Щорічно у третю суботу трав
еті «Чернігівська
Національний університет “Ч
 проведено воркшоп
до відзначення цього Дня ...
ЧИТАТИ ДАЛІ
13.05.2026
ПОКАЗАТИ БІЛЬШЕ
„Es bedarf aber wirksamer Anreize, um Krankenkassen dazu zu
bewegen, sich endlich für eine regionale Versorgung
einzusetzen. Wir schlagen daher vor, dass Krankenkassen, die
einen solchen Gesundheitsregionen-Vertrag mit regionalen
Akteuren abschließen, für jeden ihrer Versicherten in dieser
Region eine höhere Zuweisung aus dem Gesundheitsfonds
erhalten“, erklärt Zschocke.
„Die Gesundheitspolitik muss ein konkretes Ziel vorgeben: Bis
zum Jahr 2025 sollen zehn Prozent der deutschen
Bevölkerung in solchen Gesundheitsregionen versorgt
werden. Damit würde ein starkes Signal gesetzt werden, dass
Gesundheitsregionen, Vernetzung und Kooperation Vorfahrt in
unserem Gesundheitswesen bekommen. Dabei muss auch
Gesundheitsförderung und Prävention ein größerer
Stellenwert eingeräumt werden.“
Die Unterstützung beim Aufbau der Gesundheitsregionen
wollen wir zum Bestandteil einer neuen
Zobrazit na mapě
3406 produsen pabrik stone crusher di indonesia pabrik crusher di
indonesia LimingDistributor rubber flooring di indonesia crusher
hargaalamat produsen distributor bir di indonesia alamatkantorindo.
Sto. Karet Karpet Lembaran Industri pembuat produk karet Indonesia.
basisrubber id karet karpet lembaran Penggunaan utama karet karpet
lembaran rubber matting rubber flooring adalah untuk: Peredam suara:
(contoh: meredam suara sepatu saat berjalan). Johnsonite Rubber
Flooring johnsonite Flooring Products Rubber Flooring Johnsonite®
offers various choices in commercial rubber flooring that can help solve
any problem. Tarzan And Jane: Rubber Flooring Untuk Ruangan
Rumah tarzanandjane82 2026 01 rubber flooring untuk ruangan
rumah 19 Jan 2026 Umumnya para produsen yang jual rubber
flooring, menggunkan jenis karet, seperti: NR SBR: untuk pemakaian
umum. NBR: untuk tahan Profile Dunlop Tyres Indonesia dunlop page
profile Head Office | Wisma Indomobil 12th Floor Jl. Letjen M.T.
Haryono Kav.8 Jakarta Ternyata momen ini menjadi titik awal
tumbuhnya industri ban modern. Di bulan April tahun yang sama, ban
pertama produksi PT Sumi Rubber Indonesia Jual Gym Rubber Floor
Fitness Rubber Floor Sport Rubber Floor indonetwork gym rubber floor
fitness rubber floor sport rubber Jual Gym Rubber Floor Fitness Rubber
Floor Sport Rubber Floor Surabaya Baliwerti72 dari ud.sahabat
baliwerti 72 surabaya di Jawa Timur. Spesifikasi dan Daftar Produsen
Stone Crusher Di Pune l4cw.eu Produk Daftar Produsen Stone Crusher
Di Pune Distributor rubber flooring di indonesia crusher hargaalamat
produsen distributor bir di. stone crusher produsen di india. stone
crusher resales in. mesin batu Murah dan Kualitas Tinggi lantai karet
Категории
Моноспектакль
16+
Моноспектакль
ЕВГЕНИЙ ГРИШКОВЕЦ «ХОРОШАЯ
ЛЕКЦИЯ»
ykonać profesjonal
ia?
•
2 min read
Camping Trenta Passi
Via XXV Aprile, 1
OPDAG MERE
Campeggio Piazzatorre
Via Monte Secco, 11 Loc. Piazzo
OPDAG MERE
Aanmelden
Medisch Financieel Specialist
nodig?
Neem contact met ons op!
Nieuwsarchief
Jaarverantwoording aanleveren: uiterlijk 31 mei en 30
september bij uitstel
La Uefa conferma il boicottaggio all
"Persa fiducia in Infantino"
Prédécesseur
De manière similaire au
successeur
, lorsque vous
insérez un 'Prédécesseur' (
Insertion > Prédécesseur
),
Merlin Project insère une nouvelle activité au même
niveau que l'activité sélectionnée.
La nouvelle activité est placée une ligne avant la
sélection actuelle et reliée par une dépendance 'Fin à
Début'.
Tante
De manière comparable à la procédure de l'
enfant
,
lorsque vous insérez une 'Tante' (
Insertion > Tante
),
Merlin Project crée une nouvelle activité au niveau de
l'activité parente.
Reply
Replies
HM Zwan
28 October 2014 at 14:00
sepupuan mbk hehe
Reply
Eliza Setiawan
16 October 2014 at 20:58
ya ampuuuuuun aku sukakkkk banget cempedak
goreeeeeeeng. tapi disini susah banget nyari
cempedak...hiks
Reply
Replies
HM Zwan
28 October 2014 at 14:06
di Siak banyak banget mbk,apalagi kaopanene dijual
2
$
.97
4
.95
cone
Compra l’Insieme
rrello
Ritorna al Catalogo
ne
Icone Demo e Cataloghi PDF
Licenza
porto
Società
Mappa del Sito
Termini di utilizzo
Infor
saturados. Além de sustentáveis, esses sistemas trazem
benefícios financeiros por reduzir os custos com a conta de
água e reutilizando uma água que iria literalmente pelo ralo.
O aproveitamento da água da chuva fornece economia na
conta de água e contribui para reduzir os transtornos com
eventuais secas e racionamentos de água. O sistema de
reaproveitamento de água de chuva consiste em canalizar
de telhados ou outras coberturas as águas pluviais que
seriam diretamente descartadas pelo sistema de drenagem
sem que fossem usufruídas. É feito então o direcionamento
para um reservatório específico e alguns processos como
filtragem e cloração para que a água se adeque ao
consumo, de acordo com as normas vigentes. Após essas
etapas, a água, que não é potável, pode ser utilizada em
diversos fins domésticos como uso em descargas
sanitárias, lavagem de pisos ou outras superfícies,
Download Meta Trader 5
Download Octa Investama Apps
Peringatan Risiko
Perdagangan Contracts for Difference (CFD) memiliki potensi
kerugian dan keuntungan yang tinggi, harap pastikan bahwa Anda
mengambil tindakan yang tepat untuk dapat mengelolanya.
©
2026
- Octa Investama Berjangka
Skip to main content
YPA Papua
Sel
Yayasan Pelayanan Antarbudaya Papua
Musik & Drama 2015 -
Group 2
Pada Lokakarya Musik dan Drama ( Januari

• _WHAT YOU NEED TO DO_:
If a line above holds the word "Pune", copy it.

• _OUTPUT BELOW_:
Stone Crusher Di Pune l4cw.eu Produk Daftar Produsen Stone Crusher
Di Pune Distributor rubber flooring di indonesia crusher hargaalamat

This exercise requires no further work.